What to work on: Your response must consist of one number: how many lines in this material contain the word "malesuada".
[Opening Material supplied section]
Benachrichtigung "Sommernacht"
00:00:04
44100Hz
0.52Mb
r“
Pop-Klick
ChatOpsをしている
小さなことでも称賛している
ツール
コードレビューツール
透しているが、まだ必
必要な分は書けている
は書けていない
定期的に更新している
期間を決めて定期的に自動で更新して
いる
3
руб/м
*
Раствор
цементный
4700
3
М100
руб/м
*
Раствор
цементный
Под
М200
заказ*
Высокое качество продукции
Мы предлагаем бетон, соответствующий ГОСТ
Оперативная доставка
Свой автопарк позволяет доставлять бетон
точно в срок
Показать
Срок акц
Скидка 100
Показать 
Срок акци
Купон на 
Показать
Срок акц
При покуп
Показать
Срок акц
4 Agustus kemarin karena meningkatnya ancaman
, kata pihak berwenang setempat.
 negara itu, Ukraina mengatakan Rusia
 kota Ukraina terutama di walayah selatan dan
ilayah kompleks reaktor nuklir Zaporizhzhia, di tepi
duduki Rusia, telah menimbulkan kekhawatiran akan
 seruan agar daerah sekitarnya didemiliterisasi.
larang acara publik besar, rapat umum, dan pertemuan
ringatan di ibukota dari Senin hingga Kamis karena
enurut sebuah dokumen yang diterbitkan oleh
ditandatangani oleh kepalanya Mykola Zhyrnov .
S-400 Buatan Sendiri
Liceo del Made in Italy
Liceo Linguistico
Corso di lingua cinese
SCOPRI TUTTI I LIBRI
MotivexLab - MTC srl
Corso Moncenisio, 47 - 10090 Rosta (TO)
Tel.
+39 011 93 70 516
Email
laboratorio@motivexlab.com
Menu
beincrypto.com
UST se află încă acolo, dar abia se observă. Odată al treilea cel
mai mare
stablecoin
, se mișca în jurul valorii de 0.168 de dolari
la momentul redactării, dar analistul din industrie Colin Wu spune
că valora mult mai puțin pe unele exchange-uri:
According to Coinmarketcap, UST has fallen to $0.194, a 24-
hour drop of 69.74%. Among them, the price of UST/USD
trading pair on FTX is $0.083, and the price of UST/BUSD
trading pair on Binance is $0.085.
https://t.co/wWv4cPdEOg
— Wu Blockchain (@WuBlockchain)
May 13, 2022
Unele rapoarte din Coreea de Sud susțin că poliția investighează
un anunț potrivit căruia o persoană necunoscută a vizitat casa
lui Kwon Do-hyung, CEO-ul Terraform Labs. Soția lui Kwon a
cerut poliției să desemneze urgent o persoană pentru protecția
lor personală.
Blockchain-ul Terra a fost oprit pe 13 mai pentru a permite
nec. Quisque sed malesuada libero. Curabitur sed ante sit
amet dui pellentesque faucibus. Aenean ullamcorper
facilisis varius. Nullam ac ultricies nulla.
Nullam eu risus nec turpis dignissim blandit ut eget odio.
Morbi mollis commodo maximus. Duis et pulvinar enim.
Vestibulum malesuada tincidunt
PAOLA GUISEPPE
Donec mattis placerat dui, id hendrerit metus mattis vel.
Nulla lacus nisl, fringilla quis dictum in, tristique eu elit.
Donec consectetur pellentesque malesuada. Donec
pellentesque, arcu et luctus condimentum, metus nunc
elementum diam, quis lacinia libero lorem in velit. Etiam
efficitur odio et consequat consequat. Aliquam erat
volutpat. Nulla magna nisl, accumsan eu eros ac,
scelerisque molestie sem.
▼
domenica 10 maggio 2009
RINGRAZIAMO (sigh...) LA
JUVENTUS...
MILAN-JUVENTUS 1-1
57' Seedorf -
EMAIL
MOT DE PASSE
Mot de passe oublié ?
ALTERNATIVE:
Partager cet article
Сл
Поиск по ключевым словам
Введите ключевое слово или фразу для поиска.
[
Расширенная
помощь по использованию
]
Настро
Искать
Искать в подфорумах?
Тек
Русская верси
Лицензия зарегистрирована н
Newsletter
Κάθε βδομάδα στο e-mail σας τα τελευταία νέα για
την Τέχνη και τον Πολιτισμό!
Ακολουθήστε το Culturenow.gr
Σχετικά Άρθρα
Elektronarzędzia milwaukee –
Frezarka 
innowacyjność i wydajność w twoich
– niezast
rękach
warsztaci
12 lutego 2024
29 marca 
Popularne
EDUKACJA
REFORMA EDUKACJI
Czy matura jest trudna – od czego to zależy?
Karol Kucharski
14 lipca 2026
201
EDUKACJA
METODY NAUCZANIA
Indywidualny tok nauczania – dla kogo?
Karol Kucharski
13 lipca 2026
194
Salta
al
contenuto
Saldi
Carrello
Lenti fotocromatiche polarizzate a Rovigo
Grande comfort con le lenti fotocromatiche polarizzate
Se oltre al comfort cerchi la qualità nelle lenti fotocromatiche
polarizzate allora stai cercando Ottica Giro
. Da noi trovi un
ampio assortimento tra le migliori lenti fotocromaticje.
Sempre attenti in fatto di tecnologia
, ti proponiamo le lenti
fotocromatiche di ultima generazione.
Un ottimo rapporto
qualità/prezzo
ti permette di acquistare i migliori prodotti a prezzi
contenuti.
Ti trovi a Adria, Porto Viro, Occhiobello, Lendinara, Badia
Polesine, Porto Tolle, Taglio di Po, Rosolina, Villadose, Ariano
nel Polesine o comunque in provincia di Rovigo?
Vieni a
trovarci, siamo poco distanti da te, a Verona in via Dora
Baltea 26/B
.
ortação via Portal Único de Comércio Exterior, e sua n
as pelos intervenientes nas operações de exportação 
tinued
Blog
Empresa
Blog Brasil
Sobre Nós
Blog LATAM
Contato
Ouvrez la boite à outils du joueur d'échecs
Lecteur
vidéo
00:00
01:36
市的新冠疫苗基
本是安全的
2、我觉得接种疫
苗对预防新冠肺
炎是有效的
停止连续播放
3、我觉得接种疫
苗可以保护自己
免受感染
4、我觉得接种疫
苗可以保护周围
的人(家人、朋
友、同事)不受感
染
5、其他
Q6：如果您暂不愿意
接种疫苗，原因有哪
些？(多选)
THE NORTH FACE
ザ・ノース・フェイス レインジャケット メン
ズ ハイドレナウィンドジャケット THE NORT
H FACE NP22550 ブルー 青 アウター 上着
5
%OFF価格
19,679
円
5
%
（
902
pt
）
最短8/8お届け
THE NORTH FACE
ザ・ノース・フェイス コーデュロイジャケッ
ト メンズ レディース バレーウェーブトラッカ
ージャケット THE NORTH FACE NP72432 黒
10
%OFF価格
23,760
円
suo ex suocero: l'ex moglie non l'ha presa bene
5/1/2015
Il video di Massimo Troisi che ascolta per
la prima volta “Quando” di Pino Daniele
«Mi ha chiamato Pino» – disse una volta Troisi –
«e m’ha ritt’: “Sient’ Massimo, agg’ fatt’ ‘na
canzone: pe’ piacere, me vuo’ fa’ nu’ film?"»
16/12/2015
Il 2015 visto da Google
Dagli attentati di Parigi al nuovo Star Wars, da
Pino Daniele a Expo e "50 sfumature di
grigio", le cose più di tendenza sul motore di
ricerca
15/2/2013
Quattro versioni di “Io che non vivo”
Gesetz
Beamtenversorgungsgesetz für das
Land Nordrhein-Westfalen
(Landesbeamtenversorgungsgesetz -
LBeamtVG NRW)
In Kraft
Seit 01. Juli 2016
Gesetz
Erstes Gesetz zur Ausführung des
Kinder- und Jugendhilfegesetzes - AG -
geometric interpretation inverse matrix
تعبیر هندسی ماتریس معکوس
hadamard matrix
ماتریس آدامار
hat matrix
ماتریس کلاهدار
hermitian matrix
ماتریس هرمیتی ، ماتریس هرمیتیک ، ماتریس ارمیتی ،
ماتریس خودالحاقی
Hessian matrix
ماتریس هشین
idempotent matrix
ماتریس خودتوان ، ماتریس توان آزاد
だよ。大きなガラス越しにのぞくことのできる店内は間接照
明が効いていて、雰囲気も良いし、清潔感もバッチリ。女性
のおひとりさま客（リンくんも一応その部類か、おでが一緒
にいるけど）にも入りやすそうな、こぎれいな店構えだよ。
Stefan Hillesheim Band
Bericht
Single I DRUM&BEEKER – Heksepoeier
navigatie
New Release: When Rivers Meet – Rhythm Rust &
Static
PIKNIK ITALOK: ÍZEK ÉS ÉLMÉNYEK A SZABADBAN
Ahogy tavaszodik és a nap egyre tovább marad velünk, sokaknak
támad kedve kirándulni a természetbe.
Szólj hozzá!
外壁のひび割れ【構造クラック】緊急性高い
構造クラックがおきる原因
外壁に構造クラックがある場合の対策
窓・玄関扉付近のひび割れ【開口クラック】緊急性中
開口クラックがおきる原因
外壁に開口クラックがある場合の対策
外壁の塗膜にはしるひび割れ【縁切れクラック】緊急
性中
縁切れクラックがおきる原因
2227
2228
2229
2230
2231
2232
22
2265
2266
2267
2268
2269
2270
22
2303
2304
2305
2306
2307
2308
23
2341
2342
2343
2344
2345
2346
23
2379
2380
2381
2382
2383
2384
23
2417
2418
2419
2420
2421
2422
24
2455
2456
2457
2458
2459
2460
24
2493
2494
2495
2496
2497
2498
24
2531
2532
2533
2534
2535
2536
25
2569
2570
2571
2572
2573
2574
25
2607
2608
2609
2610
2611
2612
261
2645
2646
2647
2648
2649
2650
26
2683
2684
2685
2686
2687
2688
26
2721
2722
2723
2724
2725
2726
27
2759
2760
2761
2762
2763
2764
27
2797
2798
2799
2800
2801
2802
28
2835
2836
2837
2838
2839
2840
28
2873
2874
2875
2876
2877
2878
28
[Closing Material supplied section]
Completed exercise: 3